* TASK GOAL *
Locate every line in the listing below that contains the word "hoodie", and copy each of those lines.

* STORED ROWS *
....................
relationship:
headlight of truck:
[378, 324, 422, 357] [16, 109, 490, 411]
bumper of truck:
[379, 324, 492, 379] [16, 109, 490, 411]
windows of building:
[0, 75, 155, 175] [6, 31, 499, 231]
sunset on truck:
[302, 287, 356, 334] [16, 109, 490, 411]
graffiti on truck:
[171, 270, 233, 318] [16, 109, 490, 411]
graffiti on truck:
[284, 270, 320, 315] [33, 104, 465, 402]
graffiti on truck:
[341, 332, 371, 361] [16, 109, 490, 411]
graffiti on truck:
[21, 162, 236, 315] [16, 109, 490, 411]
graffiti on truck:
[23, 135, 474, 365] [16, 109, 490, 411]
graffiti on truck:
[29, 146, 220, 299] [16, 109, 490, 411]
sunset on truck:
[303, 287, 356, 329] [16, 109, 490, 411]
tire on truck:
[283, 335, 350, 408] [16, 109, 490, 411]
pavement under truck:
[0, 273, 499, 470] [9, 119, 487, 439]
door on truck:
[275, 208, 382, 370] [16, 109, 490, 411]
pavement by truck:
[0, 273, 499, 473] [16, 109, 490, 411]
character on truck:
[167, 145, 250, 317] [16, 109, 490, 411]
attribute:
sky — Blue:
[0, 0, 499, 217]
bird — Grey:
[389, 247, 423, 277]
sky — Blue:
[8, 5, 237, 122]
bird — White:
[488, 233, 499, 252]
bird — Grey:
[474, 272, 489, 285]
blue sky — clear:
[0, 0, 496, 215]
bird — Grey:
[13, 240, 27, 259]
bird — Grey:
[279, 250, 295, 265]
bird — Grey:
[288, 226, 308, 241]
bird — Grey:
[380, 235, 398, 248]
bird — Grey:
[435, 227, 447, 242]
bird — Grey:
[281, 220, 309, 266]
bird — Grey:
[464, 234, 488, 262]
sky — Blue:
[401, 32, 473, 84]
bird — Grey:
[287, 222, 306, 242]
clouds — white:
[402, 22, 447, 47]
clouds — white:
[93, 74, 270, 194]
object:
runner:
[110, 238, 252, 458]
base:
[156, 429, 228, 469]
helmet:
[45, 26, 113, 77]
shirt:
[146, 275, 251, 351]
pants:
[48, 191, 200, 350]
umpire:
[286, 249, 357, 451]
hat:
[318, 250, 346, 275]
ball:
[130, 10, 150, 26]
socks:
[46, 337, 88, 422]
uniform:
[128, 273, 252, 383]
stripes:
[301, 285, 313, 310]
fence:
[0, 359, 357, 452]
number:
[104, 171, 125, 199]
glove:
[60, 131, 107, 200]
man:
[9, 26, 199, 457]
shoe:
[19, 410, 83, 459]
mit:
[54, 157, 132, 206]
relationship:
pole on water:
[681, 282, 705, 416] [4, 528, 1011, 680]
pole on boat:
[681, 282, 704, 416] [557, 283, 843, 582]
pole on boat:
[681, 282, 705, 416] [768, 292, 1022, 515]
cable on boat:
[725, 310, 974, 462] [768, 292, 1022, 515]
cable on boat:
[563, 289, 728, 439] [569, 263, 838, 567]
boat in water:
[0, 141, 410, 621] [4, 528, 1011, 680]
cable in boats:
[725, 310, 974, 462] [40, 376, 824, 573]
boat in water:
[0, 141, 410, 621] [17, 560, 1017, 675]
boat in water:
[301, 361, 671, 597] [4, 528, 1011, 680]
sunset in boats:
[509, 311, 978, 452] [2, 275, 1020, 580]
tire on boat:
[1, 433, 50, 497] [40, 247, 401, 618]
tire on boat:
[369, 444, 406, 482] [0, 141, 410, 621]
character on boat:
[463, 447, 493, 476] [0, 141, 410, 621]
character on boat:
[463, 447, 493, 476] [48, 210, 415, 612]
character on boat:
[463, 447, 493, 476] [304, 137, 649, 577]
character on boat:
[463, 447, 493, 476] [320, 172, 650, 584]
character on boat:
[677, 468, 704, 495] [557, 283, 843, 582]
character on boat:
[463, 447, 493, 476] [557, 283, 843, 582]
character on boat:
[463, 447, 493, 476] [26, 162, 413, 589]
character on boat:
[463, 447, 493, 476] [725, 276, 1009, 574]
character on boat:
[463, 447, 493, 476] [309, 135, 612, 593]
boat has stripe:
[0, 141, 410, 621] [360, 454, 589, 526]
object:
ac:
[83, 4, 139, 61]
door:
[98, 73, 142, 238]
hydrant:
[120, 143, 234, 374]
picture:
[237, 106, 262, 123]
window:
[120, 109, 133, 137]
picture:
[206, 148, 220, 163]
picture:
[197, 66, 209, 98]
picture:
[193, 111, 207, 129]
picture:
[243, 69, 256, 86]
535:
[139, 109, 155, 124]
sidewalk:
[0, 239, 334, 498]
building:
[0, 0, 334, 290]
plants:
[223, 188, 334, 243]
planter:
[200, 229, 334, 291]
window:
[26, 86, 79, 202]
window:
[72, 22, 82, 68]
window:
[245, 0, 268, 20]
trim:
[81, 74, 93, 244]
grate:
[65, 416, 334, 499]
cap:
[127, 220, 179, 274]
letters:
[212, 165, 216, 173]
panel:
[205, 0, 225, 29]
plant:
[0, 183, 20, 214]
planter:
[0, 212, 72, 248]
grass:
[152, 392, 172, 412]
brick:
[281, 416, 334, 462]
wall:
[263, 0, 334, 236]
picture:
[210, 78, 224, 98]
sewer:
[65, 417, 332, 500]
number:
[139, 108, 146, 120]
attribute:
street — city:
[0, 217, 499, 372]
....................
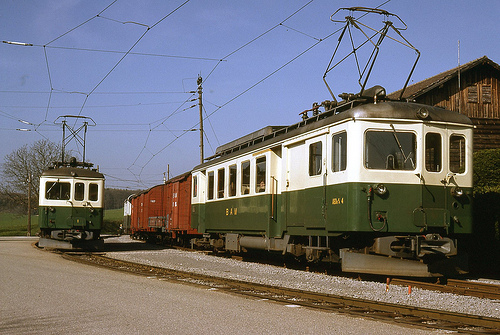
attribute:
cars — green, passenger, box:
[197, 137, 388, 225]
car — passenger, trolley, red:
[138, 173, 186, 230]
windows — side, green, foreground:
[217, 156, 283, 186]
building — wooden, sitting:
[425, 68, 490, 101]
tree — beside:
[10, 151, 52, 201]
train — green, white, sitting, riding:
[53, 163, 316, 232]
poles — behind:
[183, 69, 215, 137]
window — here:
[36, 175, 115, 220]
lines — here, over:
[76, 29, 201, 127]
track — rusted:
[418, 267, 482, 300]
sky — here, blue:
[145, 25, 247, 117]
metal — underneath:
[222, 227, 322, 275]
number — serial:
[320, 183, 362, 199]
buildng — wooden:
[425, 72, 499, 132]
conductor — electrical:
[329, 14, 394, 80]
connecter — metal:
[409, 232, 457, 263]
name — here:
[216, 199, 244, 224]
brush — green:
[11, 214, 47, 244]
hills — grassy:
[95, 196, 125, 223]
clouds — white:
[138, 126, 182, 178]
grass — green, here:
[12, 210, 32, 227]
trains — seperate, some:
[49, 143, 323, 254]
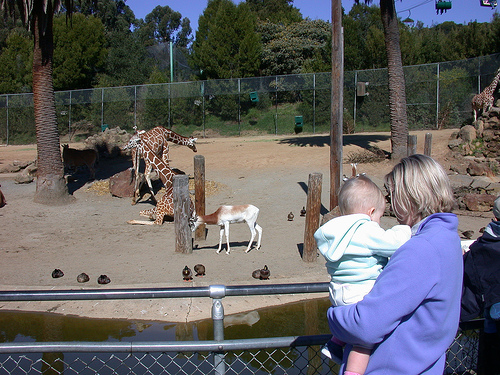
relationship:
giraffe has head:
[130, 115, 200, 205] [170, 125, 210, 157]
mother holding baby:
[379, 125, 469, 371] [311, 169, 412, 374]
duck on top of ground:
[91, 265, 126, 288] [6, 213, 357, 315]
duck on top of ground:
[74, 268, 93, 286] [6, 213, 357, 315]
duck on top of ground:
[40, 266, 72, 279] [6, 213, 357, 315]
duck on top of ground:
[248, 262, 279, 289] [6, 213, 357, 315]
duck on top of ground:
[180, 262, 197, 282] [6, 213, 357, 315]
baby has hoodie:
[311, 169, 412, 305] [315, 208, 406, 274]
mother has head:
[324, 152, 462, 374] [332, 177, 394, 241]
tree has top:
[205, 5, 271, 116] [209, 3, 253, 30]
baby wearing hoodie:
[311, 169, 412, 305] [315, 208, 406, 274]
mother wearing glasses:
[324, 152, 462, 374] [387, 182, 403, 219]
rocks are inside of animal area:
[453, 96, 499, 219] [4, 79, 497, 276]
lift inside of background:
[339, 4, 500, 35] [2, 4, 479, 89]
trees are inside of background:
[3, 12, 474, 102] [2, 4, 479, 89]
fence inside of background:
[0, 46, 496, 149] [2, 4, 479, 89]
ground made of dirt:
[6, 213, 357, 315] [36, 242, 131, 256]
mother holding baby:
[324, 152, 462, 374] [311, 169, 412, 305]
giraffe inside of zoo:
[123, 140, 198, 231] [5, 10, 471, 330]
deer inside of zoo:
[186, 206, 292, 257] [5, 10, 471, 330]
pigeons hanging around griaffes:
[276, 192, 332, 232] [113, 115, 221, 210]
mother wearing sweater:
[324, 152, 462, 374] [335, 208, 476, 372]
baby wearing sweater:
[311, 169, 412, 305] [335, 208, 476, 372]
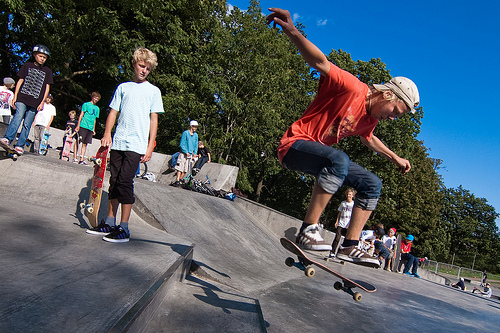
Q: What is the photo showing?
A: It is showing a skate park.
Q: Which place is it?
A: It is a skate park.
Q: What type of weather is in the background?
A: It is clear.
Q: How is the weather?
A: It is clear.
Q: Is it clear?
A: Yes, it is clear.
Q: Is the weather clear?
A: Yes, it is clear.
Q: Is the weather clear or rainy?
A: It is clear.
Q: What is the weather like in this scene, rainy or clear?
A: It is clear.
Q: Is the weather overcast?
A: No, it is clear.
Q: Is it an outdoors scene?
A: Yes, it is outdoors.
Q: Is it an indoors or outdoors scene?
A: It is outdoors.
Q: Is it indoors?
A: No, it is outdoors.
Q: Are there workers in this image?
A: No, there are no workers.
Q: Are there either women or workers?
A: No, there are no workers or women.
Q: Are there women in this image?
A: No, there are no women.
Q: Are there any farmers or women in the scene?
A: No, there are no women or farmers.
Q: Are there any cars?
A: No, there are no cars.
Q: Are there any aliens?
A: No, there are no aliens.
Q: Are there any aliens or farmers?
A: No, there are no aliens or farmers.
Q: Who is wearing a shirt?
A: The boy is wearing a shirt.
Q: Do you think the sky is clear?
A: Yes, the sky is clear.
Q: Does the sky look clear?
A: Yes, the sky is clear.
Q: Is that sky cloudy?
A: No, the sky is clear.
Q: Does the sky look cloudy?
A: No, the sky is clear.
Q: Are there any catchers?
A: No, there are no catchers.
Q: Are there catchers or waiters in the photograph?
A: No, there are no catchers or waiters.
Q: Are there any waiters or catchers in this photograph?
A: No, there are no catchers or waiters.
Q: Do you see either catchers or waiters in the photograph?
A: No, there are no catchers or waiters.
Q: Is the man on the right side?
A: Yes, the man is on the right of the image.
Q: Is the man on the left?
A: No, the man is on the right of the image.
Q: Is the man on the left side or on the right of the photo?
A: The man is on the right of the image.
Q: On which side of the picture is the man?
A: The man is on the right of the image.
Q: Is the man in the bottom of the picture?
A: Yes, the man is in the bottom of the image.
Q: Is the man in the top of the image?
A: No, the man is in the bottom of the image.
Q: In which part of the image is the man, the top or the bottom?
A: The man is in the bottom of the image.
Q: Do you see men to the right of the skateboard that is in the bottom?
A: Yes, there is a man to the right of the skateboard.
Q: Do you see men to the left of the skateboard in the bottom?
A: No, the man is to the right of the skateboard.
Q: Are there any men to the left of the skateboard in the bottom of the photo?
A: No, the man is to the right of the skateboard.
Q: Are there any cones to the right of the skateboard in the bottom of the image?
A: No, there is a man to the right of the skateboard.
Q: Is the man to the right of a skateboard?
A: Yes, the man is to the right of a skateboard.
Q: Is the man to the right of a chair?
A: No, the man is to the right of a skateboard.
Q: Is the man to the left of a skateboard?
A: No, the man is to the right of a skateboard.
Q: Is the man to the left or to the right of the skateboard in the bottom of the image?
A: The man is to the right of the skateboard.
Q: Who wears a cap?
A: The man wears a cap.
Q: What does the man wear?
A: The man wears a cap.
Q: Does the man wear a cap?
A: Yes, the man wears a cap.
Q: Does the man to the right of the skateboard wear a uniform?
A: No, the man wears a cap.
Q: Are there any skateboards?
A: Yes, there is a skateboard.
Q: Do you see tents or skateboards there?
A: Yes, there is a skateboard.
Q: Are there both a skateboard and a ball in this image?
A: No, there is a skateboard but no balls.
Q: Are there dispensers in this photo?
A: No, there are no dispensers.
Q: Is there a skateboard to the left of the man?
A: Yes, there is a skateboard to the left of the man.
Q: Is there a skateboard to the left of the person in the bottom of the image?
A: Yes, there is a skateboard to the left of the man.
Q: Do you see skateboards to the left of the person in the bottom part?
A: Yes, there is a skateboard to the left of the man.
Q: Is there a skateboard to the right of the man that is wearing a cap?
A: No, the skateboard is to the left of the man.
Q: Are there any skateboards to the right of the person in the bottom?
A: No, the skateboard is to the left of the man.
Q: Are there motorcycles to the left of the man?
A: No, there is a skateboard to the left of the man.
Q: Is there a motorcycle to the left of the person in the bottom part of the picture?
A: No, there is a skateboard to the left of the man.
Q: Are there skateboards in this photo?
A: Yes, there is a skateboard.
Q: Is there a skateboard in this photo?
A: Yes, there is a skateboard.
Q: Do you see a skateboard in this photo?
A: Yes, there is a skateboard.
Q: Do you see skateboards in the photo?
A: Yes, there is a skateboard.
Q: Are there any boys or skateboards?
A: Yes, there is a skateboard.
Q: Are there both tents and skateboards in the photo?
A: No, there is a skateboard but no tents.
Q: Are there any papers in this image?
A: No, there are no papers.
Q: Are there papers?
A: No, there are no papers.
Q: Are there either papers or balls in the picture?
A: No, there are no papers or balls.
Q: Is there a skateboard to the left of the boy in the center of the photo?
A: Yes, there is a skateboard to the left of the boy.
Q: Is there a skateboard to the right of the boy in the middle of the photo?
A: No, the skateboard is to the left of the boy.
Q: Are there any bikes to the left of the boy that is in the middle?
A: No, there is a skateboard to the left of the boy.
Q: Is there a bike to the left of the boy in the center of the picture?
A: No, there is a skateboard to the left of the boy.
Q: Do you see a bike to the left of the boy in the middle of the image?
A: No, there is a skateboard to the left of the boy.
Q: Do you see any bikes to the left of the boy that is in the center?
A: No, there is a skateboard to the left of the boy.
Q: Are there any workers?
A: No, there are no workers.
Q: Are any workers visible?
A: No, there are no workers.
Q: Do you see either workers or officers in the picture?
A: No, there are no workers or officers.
....................
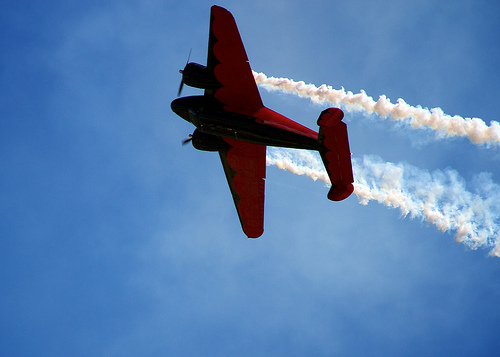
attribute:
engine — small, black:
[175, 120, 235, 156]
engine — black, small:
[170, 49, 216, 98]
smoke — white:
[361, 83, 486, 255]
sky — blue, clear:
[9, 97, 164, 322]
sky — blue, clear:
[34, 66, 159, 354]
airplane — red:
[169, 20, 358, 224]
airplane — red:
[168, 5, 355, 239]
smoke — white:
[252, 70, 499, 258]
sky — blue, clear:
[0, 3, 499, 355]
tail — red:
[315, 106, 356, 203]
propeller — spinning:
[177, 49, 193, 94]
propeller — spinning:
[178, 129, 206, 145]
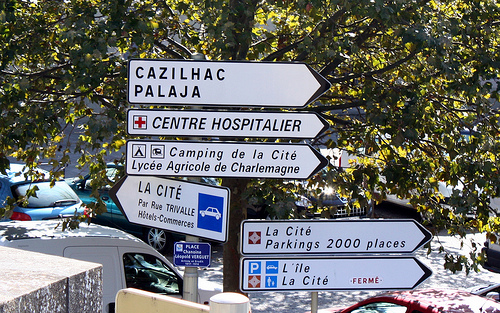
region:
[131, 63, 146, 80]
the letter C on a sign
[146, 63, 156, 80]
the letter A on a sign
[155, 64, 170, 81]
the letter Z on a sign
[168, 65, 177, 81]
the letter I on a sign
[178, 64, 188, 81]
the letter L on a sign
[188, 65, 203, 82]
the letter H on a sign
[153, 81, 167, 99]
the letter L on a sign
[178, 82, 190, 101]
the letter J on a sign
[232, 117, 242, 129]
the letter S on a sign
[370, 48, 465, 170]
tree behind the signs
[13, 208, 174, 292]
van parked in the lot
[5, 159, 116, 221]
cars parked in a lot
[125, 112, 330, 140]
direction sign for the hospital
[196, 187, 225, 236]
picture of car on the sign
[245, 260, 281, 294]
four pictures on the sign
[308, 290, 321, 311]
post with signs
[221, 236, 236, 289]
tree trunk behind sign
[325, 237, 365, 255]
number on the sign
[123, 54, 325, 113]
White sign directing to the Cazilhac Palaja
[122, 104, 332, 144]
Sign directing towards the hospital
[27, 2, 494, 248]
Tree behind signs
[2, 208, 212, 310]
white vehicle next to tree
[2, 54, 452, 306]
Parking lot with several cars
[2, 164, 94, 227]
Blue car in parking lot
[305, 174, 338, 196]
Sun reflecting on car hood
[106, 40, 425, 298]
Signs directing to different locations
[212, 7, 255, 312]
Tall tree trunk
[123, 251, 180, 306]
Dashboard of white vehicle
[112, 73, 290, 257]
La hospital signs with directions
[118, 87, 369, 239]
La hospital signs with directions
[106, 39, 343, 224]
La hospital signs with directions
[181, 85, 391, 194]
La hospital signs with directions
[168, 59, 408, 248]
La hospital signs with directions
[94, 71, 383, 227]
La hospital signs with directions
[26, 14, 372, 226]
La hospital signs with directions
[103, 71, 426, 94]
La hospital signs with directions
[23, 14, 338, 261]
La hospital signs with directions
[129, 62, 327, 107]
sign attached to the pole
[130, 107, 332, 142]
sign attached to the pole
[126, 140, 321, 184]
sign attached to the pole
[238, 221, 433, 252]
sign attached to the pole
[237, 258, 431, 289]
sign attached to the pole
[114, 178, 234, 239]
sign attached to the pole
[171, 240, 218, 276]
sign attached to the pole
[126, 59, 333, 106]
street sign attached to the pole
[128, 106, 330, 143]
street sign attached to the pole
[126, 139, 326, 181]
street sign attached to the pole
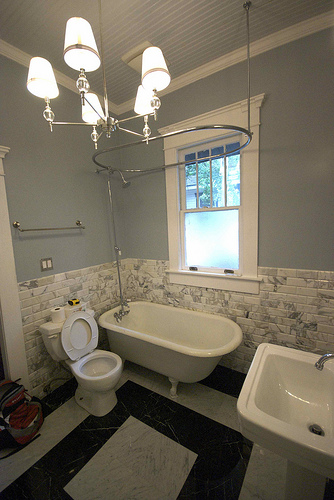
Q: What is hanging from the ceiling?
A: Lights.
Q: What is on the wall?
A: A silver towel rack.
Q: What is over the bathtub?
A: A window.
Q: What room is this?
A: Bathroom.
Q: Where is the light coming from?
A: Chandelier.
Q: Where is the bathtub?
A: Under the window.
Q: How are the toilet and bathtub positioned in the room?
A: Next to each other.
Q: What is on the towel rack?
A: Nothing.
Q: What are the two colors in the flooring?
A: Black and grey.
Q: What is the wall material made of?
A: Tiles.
....................
* SOLUTION FOR THIS TASK *
baby has hoodie:
baby wearing hoodie:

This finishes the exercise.